За две недели до конца в нем вспыхивают творческие силы, но руки уже не могут держать перо. И тогда он просит Полину Виардо «дунуть на умирающую лампаду». Вот как об этом событии рассказывала сама его царица или леди Макбет — оба эти определения она услышала тогда из его остывающих уст:
«Дней за пятнадцать до своей кончины он велел позвать меня к постели. Он сказал мне со слезами на глазах, что хочет просить у меня большой услуги, которой никто другой в мире, кроме меня, не может оказать ему. Я хотел бы написать рассказ, который у меня в голове, но это слишком утомило бы меня, я не смог бы».
Он просил записать рассказ «Конец» под его диктовку. Это было повествование о помещике, который и после реформы продолжал грубо обходиться с крестьянами, пока его не нашли на дороге с проломленной головой...
За несколько дней до смерти Тургенев завещал похоронить его на Волковом кладбище, подле своего друга В. Г. Белинского. Высшим его желанием было — лечь у ног своего учителя, Пушкина, но: «Я не заслуживаю такой чести», — прошептал он...
В бреду, прощаясь с семейством Виардо, он забыл, что перед ним французы, и говорил с ними на русском языке: «Ближе, ближе ко мне, — шептал он, вскидывая веками во все стороны и делая усилие обнять дорогих ему людей, — пусть я всех вас чувствую тут около себя... Настала минута прощаться... прощаться... как русские цари... царь Алексей... царь Алексей... Алексей второй...».

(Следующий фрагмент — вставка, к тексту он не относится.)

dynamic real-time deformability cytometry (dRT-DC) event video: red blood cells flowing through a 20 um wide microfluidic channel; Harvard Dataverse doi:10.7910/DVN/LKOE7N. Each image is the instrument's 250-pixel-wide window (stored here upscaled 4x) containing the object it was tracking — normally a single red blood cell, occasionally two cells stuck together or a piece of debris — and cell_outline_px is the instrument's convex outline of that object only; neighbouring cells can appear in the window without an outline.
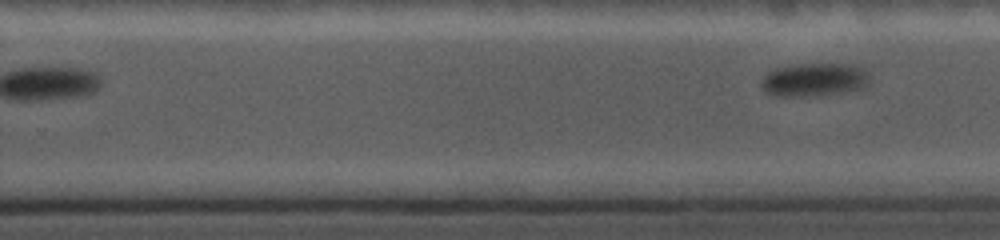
{"species": "common noctule bat (a hibernating species)", "species_latin": "Nyctalus noctula", "temperature_condition": "cold", "stored_images_in_passage": 16, "segment_of_instrument_passage": [2, 2], "camera_frame_rate_fps": 5000, "um_per_image_px": 0.085, "animal": {"sex": "female", "body_mass_g": 19.0, "forearm_length_mm": 56.7}, "frame": {"image": 1, "passage_image": 16, "time_ms": 9.4, "image_size_px": [1000, 240], "cell_outline_px": [[868, 80], [860, 88], [820, 96], [776, 96], [768, 92], [760, 84], [764, 76], [768, 72], [776, 68], [800, 64], [856, 64], [864, 68], [868, 76]], "centroid_in_image_um": [69.2, 6.76], "position_along_channel_um": 260.6, "area_um2": 20.75}}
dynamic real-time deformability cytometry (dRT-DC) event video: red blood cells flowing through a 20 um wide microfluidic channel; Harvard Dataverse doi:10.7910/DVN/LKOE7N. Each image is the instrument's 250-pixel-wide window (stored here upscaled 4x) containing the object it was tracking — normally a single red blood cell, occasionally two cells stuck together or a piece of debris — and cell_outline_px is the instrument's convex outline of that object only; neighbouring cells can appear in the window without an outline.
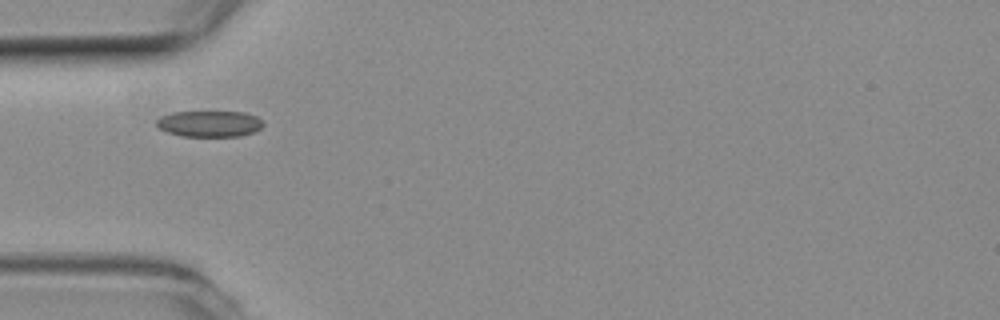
{"species": "common noctule bat (a hibernating species)", "species_latin": "Nyctalus noctula", "temperature_condition": "room temperature", "stored_images_in_passage": 6, "camera_frame_rate_fps": 3000, "um_per_image_px": 0.085, "animal": {"sex": "female", "body_mass_g": 19.3, "forearm_length_mm": 54.1}, "frame": {"image": 1, "passage_image": 1, "time_ms": 0.0, "image_size_px": [1000, 320], "cell_outline_px": [[264, 124], [260, 128], [252, 132], [240, 136], [180, 136], [156, 128], [156, 120], [160, 116], [172, 112], [244, 112], [256, 116], [264, 120]], "centroid_in_image_um": [17.78, 10.51], "position_along_channel_um": 67.2, "area_um2": 16.36}}
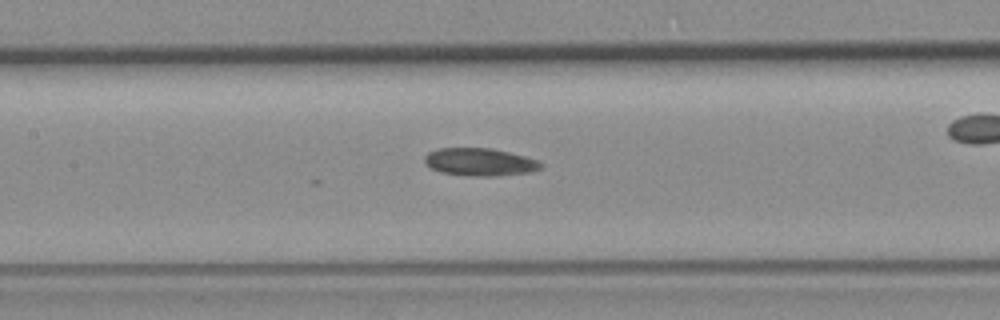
{"frame": {"image": 2, "passage_image": 6, "time_ms": 1.667, "image_size_px": [1000, 320], "cell_outline_px": [[544, 168], [532, 172], [492, 176], [472, 176], [440, 172], [432, 168], [424, 160], [424, 156], [428, 152], [440, 148], [492, 148], [540, 160], [544, 164]], "centroid_in_image_um": [40.85, 13.77], "position_along_channel_um": 166.6, "area_um2": 18.84}}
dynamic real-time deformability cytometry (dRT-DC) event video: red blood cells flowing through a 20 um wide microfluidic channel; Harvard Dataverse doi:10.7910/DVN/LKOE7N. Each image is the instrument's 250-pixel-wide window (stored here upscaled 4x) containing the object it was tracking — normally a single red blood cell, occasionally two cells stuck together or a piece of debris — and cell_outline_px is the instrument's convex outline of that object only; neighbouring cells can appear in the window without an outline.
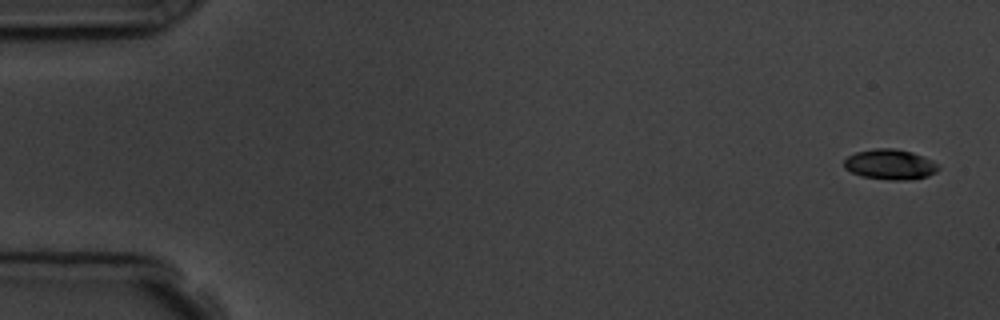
{"species": "common noctule bat (a hibernating species)", "species_latin": "Nyctalus noctula", "temperature_condition": "room temperature", "stored_images_in_passage": 5, "camera_frame_rate_fps": 3000, "um_per_image_px": 0.085, "animal": {"sex": "male", "body_mass_g": 19.5, "forearm_length_mm": 54.6}, "frame": {"image": 1, "passage_image": 1, "time_ms": 0.0, "image_size_px": [1000, 320], "cell_outline_px": [[940, 168], [936, 172], [928, 176], [912, 180], [888, 180], [860, 176], [844, 168], [844, 160], [848, 156], [856, 152], [876, 148], [892, 148], [912, 152], [932, 160]], "centroid_in_image_um": [75.65, 13.99], "position_along_channel_um": 9.3, "area_um2": 16.7}}
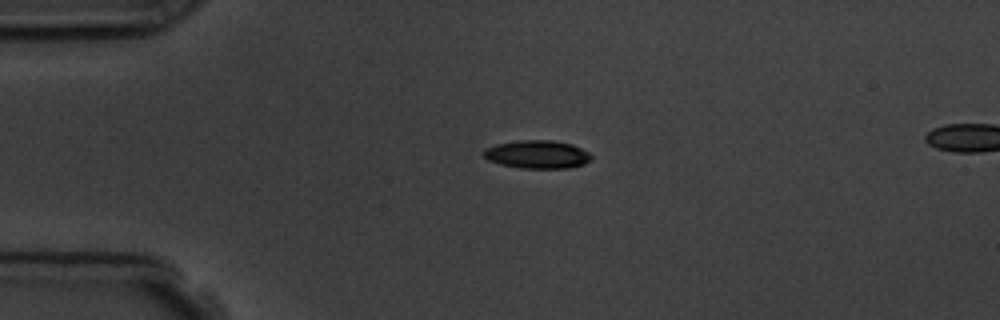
{"frame": {"image": 2, "passage_image": 4, "time_ms": 3.667, "image_size_px": [1000, 320], "cell_outline_px": [[592, 160], [584, 164], [568, 168], [520, 168], [500, 164], [488, 160], [484, 156], [484, 148], [496, 144], [520, 140], [552, 140], [572, 144], [588, 152], [592, 156]], "centroid_in_image_um": [45.67, 13.12], "position_along_channel_um": 39.3, "area_um2": 17.69}}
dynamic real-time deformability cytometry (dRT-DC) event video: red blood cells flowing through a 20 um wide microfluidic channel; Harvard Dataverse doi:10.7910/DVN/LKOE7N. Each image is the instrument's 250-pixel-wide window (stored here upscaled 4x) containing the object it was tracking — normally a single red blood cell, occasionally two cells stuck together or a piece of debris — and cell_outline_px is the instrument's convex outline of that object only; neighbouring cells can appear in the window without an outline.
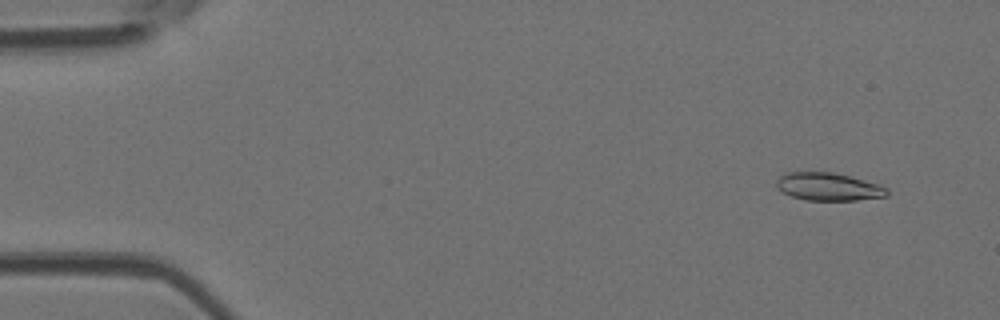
{"species": "Egyptian fruit bat (a non-hibernating species)", "species_latin": "Rousettus aegyptiacus", "temperature_condition": "room temperature", "stored_images_in_passage": 5, "camera_frame_rate_fps": 3000, "um_per_image_px": 0.085, "animal": {"sex": "female"}, "frame": {"image": 1, "passage_image": 2, "time_ms": 0.333, "image_size_px": [1000, 320], "cell_outline_px": [[888, 196], [856, 200], [804, 200], [792, 196], [776, 188], [776, 180], [780, 176], [788, 172], [832, 172], [848, 176], [876, 184], [888, 188]], "centroid_in_image_um": [70.39, 15.87], "position_along_channel_um": 14.6, "area_um2": 17.74}}
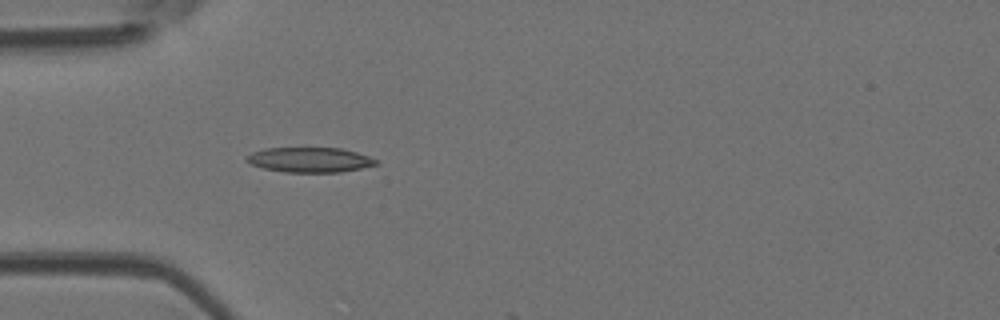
{"frame": {"image": 2, "passage_image": 5, "time_ms": 1.333, "image_size_px": [1000, 320], "cell_outline_px": [[380, 164], [340, 172], [284, 172], [264, 168], [252, 164], [244, 160], [244, 156], [252, 152], [264, 148], [340, 148], [356, 152], [368, 156], [376, 160]], "centroid_in_image_um": [26.29, 13.58], "position_along_channel_um": 58.7, "area_um2": 18.79}}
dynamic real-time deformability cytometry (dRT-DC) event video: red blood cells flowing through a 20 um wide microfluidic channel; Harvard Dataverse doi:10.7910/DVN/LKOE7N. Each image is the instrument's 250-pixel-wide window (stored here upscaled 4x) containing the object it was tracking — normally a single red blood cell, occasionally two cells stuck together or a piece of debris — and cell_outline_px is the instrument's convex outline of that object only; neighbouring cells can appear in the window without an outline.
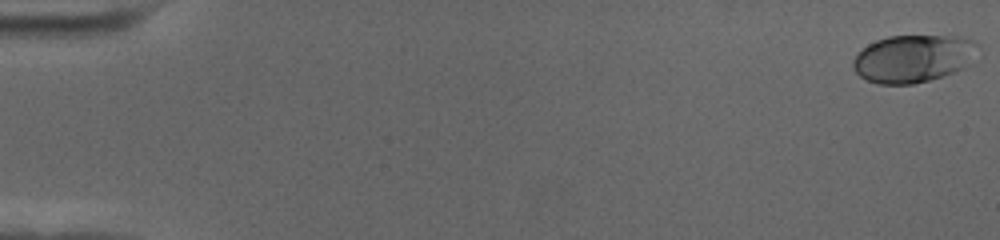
{"species": "human", "species_latin": "Homo sapiens", "temperature_condition": "cold", "stored_images_in_passage": 12, "camera_frame_rate_fps": 3000, "um_per_image_px": 0.085, "donor": {"sex": "female"}, "frame": {"image": 1, "passage_image": 1, "time_ms": 0.0, "image_size_px": [1000, 240], "cell_outline_px": [[980, 48], [964, 68], [928, 80], [912, 84], [880, 84], [868, 80], [860, 76], [856, 72], [852, 64], [852, 60], [868, 44], [876, 40], [888, 36], [960, 36], [972, 40], [980, 44]], "centroid_in_image_um": [77.63, 4.96], "position_along_channel_um": 7.4, "area_um2": 34.39}}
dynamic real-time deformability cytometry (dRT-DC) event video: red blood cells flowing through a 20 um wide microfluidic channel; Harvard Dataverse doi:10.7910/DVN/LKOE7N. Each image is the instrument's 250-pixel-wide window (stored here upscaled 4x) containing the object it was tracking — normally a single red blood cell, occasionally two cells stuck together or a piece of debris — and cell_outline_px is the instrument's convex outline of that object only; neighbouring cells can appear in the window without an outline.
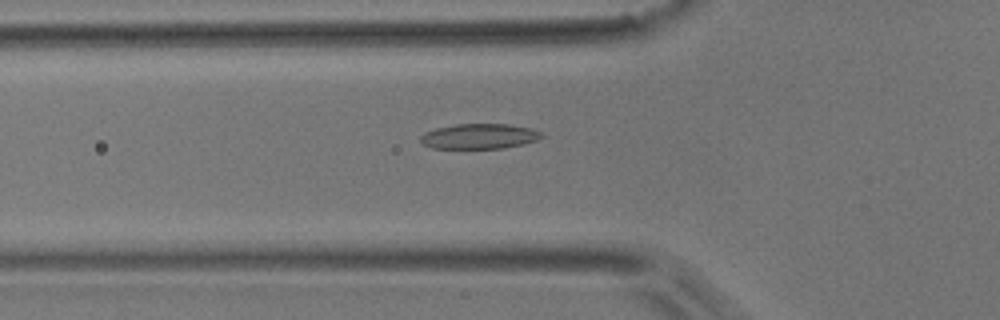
{"species": "common noctule bat (a hibernating species)", "species_latin": "Nyctalus noctula", "temperature_condition": "room temperature", "stored_images_in_passage": 36, "camera_frame_rate_fps": 3000, "um_per_image_px": 0.085, "animal": {"sex": "male", "body_mass_g": 17.9}, "frame": {"image": 1, "passage_image": 2, "time_ms": 0.333, "image_size_px": [1000, 320], "cell_outline_px": [[544, 136], [536, 140], [524, 144], [504, 148], [432, 148], [424, 144], [420, 140], [420, 136], [424, 132], [436, 128], [456, 124], [508, 124], [532, 128], [544, 132]], "centroid_in_image_um": [40.78, 11.58], "position_along_channel_um": 85.0, "area_um2": 17.86}}
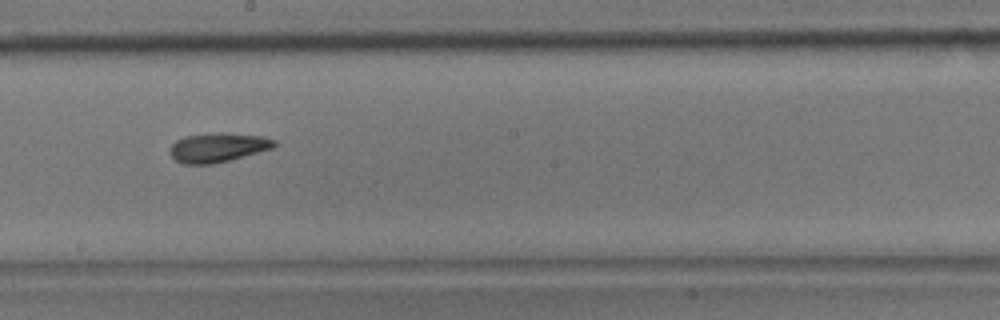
{"frame": {"image": 2, "passage_image": 13, "time_ms": 4.0, "image_size_px": [1000, 320], "cell_outline_px": [[276, 144], [272, 148], [228, 160], [212, 164], [184, 164], [176, 160], [168, 152], [172, 144], [176, 140], [184, 136], [220, 132], [224, 132], [260, 136], [276, 140]], "centroid_in_image_um": [18.48, 12.52], "position_along_channel_um": 229.7, "area_um2": 17.63}}
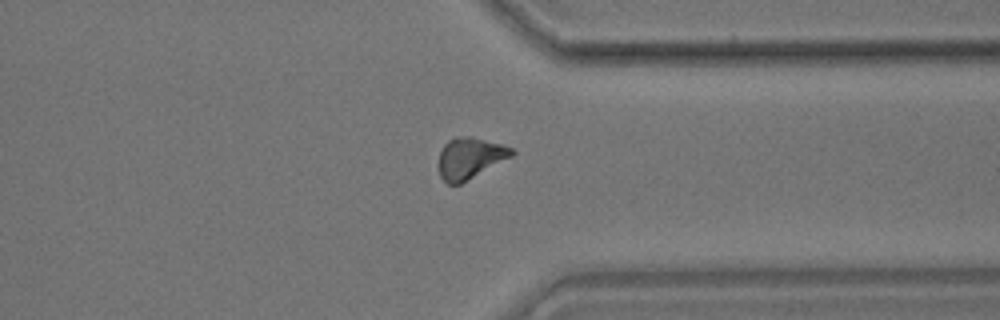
{"frame": {"image": 3, "passage_image": 24, "time_ms": 7.667, "image_size_px": [1000, 320], "cell_outline_px": [[516, 152], [512, 156], [460, 184], [448, 184], [440, 176], [436, 164], [440, 152], [444, 144], [448, 140], [456, 136], [468, 136], [500, 144], [512, 148]], "centroid_in_image_um": [39.89, 13.44], "position_along_channel_um": 371.5, "area_um2": 17.51}}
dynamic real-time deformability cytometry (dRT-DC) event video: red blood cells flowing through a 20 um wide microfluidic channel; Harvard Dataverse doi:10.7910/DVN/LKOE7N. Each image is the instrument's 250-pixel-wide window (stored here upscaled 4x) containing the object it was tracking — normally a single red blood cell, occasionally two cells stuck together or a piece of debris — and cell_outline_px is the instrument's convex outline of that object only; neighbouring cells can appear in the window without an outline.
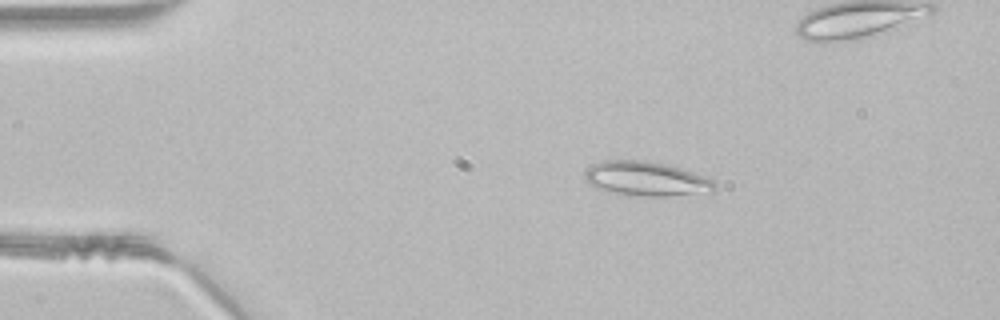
{"species": "common noctule bat (a hibernating species)", "species_latin": "Nyctalus noctula", "temperature_condition": "room temperature", "stored_images_in_passage": 19, "camera_frame_rate_fps": 3000, "um_per_image_px": 0.085, "animal": {"sex": "male", "body_mass_g": 21.5, "forearm_length_mm": 52.0}, "frame": {"image": 1, "passage_image": 8, "time_ms": 2.333, "image_size_px": [1000, 320], "cell_outline_px": [[716, 188], [712, 192], [664, 196], [644, 196], [616, 192], [596, 188], [588, 184], [584, 180], [584, 172], [592, 164], [604, 160], [644, 160], [668, 164], [704, 176], [712, 180], [716, 184]], "centroid_in_image_um": [54.91, 15.18], "position_along_channel_um": 30.1, "area_um2": 25.95}}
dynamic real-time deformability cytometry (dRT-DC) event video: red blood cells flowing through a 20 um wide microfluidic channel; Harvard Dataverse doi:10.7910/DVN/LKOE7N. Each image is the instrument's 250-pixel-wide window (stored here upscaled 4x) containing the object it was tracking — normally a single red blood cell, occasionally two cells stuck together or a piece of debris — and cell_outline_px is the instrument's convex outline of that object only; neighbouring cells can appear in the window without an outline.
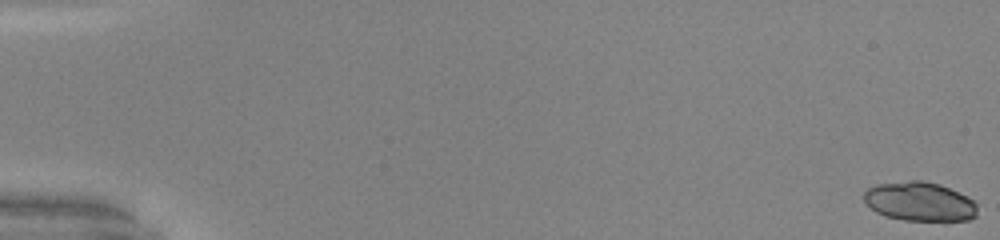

Последние слова Тургенева переносили его на просторы родных орловских лесов и полей, к тем людям, которые жили в России и помнили о нем: «Прощайте, мои милые, мои белесоватые...»
«Последний день июня месяца; на тысячу верст кругом Россия — родной край.
Ровной синевой залито все небо; одно лишь облачко на нем — не то плывет, не то тает. Безветрие, теплынь... воздух — молоко парное!»
Кто знает, не эти ли картины жизни вольной русской деревни проносились в его угасающем сознании, когда 22 августа 1883 года, в два часа пополудни, оставил он мир земной?..
После смерти черты его лица приняли спокойный, ласковый и мягкий характер, следы страдания исчезли.
27 сентября 1883 года, в Петербурге, Россия торжественно похоронила его, согласно завещанию, со всеми почестями, достойными его замечательного таланта.
Открылась новая страница его судьбы: жизни после смерти, его бессмертия.